Extrait choisi
Le Syndrome des ovaires polykystiques (SOPK) change de nom : pourquoi ?
Le syndrome des ovaires polykystiques (SOPK), une maladie courante touchant les femmes en âge de procréer, change de nom dans la terminologie médicale. S’agit-il d’une simple modification du lexique médical ou d’un changement plus profond dans la compréhension de cette pathologie ?
Le 12 mai 2026, une modification importante dans la terminologie médicale a fait la une du journal scientifique The Lancet. Désormais, le « Syndrome des ovaires polykystiques (SOPK) » devient le « Syndrome ovarien métabolique polyendocrinien (SMOP) », connu internationalement sous l’acronyme PMOS (Polyendocrine Metabolic Ovarian Syndrome). Cette décision fait suite à des années de recherches rigoureuses et à un consensus mondial réunissant médecins, chercheurs et patientes.
SMOP : qu’est-ce que c’est ?
Le syndrome ovarien métabolique polyendocrinien (SMOP) est une pathologie complexe qui touche environ 13 % des femmes en âge de procréer, selon l’OMS. Il se caractérise par des dérèglements hormonaux pouvant entraîner divers symptômes : prise de poids, troubles menstruels, acné, présence de follicules ovariens immatures, problèmes métaboliques, entre autres.

Objectif de la tâche
Rédigez la suite de l'article sur le changement de nom du SOPK, à partir de sa dernière phrase. Les lignes suivantes proviennent d'une autre source.

Données à examiner
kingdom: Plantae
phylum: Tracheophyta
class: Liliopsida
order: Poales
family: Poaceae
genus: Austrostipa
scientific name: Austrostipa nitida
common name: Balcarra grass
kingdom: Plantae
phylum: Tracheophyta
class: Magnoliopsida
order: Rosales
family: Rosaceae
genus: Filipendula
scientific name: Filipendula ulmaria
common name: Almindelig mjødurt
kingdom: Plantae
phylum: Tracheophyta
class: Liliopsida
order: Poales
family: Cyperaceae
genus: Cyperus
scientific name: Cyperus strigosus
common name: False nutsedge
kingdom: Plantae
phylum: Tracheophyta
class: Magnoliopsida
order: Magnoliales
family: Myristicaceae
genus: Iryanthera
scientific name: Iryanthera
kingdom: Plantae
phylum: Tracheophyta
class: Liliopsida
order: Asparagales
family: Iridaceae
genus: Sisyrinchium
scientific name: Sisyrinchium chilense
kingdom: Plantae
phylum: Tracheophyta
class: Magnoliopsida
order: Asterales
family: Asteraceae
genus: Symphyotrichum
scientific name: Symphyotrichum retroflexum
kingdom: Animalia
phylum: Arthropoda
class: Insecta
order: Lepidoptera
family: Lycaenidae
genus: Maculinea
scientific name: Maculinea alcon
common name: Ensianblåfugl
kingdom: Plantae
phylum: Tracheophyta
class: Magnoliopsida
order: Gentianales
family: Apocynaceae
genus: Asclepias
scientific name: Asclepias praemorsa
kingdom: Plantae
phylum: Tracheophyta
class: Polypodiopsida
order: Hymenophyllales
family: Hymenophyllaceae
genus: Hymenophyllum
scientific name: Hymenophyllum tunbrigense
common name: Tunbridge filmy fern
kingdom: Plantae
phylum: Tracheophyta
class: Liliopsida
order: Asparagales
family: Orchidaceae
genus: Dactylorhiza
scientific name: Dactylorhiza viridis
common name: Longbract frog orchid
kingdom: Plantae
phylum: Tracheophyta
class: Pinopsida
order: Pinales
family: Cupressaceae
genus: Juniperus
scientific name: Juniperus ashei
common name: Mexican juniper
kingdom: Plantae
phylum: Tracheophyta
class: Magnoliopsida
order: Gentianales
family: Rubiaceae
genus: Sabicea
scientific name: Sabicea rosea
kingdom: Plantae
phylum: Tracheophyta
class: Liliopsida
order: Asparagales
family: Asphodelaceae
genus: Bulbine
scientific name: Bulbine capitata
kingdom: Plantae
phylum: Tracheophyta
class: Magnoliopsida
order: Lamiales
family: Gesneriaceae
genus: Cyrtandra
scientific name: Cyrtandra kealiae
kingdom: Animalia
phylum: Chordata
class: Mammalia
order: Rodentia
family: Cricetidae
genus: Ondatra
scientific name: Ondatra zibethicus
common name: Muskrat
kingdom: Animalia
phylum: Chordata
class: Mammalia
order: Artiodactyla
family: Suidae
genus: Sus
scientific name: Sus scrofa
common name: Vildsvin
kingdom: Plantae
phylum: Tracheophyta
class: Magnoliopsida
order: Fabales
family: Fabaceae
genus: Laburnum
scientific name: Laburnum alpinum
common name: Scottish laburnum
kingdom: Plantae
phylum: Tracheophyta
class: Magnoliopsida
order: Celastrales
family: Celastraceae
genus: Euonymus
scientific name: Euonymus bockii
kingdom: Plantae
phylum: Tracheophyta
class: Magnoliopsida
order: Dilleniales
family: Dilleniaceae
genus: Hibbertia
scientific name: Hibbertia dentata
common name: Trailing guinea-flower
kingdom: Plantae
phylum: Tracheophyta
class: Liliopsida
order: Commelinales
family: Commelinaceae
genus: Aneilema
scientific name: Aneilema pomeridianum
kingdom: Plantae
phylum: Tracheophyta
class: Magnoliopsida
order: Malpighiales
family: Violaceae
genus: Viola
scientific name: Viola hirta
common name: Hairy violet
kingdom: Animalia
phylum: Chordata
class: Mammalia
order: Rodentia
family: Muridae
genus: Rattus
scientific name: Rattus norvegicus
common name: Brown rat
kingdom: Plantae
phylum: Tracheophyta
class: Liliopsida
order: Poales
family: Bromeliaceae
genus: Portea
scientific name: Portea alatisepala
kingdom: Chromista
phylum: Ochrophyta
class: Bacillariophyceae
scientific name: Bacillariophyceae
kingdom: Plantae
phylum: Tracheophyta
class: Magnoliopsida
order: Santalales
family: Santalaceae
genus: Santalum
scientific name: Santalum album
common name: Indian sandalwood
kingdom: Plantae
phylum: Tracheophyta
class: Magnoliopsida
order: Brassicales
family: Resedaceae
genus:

Réponse rédigée
Lors de la première description de cette maladie en 1935, les scientifiques pensaient que des kystes ovariens étaient à l’origine du trouble. Cependant, des recherches ultérieures ont démontré qu’il s’agissait plutôt de follicules immatures associés à un déséquilibre hormonal complexe, notamment un excès d’androgènes.
Les experts espèrent que ce changement de nom permettra une meilleure compréhension de la maladie, réduira les erreurs de diagnostic et favorisera une prise en charge plus complète des patientes. Les professionnels de la santé disposeront d’une période de transition de trois ans avant l’intégration officielle de cette nouvelle nomenclature dans les directives médicales internationales.